UC Berkeley law professor Chris Hoofnagle, an expert on information privacy law, argued before the California Senate that the difference between military and commercial profiling was illusory. He compared Google’s email scanning to the surveillance and prediction project at DARPA’s then-active Total Information Awareness (TIA) program, a predictive policing technology that was initially funded by DARPA and handed to the National Security Agency after the September 11 terrorist attacks.56
A year after Google launched Gmail, Hoofnagle testified at hearings on email and privacy held by California’s Senate Judiciary Committee. “The prospect that a computer could, en masse, view transactional and content data and draw conclusions was the plan of John Poindexter’s Total Information Awareness,” he said, referring to President Ronald Reagan
’s national security adviser who, under President George W. Bush, was put in charge of helping DARPA fight terrorism.57 “TIA proposed to look at a wide array of personal information and make inferences for the prevention of terrorism or general crime. Congress rejected Poindexter’s plan. Google’s content extraction is different than TIA in that it is designed to pitch advertising rather than catch criminals.” To Hoofnagle, Google’s data mining wasn’t just technically similar to what the government was doing; it was a privatized version of the same thing. He predicted that the information collected by Gmail would eventually be tapped by the US government. It was a no-brainer. “Allowing the extraction of this content from e-mail messages is likely to have profound consequences for privacy. First, if companies can view private messages to pitch advertising, it is a matter of time before law enforcement will seek access to detect criminal conspiracies. All too often in Washington, one hears policy wonks asking, ‘if credit card companies can analyze your data to sell your cereal, why can’t the FBI mine your data for terrorism?’”58
The language of the patents underscored Hoofnagle’s criticism that there was little difference between commercial and military technology.

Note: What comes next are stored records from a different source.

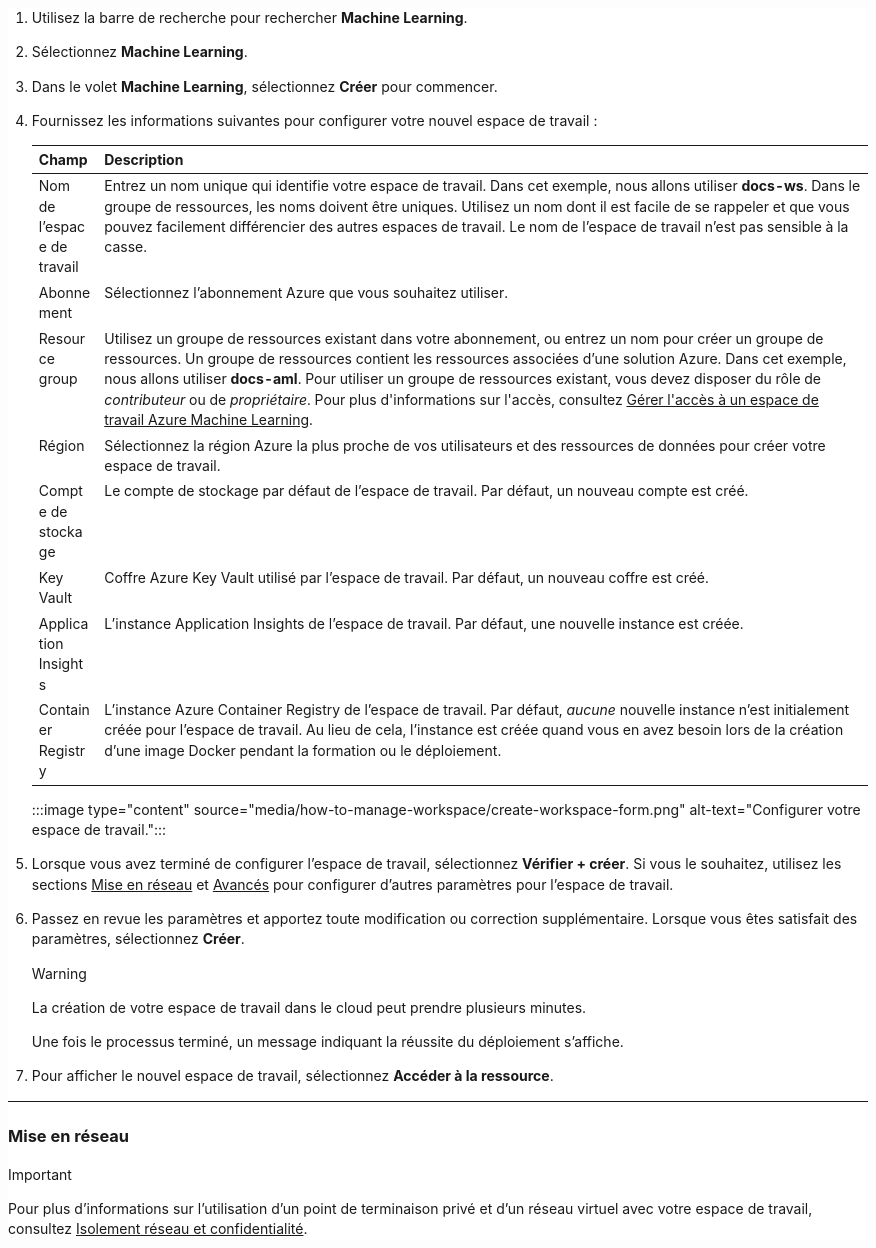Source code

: 1. Utilisez la barre de recherche pour rechercher **Machine Learning**.

1. Sélectionnez **Machine Learning**.

1. Dans le volet **Machine Learning**, sélectionnez **Créer** pour commencer.

1. Fournissez les informations suivantes pour configurer votre nouvel espace de travail :

   Champ|Description 
   ---|---
   Nom de l’espace de travail |Entrez un nom unique qui identifie votre espace de travail. Dans cet exemple, nous allons utiliser **docs-ws**. Dans le groupe de ressources, les noms doivent être uniques. Utilisez un nom dont il est facile de se rappeler et que vous pouvez facilement différencier des autres espaces de travail. Le nom de l’espace de travail n’est pas sensible à la casse.
   Abonnement |Sélectionnez l’abonnement Azure que vous souhaitez utiliser.
   Resource group | Utilisez un groupe de ressources existant dans votre abonnement, ou entrez un nom pour créer un groupe de ressources. Un groupe de ressources contient les ressources associées d’une solution Azure. Dans cet exemple, nous allons utiliser **docs-aml**. Pour utiliser un groupe de ressources existant, vous devez disposer du rôle de *contributeur* ou de *propriétaire*.  Pour plus d'informations sur l'accès, consultez [Gérer l'accès à un espace de travail Azure Machine Learning](how-to-assign-roles.md).
   Région | Sélectionnez la région Azure la plus proche de vos utilisateurs et des ressources de données pour créer votre espace de travail.
   | Compte de stockage | Le compte de stockage par défaut de l’espace de travail. Par défaut, un nouveau compte est créé. |
   | Key Vault | Coffre Azure Key Vault utilisé par l’espace de travail. Par défaut, un nouveau coffre est créé. |
   | Application Insights | L’instance Application Insights de l’espace de travail. Par défaut, une nouvelle instance est créée. |
   | Container Registry | L’instance Azure Container Registry de l’espace de travail. Par défaut, _aucune_ nouvelle instance n’est initialement créée pour l’espace de travail. Au lieu de cela, l’instance est créée quand vous en avez besoin lors de la création d’une image Docker pendant la formation ou le déploiement. |

   :::image type="content" source="media/how-to-manage-workspace/create-workspace-form.png" alt-text="Configurer votre espace de travail.":::

1. Lorsque vous avez terminé de configurer l’espace de travail, sélectionnez **Vérifier + créer**. Si vous le souhaitez, utilisez les sections [Mise en réseau](#networking) et [Avancés](#advanced) pour configurer d’autres paramètres pour l’espace de travail.

1. Passez en revue les paramètres et apportez toute modification ou correction supplémentaire. Lorsque vous êtes satisfait des paramètres, sélectionnez **Créer**.

   > [!Warning] 
   > La création de votre espace de travail dans le cloud peut prendre plusieurs minutes.

   Une fois le processus terminé, un message indiquant la réussite du déploiement s’affiche. 
 
 1. Pour afficher le nouvel espace de travail, sélectionnez **Accéder à la ressource**.
 
---



### <a name="networking"></a>Mise en réseau  

> [!IMPORTANT]  
> Pour plus d’informations sur l’utilisation d’un point de terminaison privé et d’un réseau virtuel avec votre espace de travail, consultez [Isolement réseau et confidentialité](how-to-network-security-overview.md).
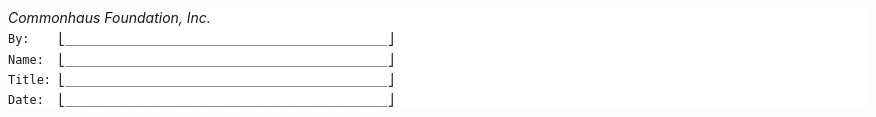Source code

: *Commonhaus Foundation, Inc.*  
`By:    ⎣_____________________________________________⎦`  
`Name:  ⎣_____________________________________________⎦`  
`Title: ⎣_____________________________________________⎦`  
`Date:  ⎣_____________________________________________⎦`  

[fs-landing]: https://www.commonhaus.org/policies/fiscal-sponsorship/
[Terms and Conditions]: https://www.commonhaus.org/policies/fiscal-sponsorship/terms-and-conditions.html
[Trademark List]: https://www.commonhaus.org/trademarks/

It also brought the conversation back to the fears of the 1970s, when computer and networking technology was first becoming commonplace. Back then, there was widespread understanding that computers were machines built for spying: gathering data about users for processing and analysis. It didn’t matter if it was stock market data, weather, traffic conditions, or a person’s purchasing history.59
To the Electronic Privacy Information Center, Gmail posed both ethical and legal challenges.60 The organization believed Google’s interception of private digital communication to be a potential violation of California’s wiretapping laws. The organization called on the state’s attorney general to investigate the company.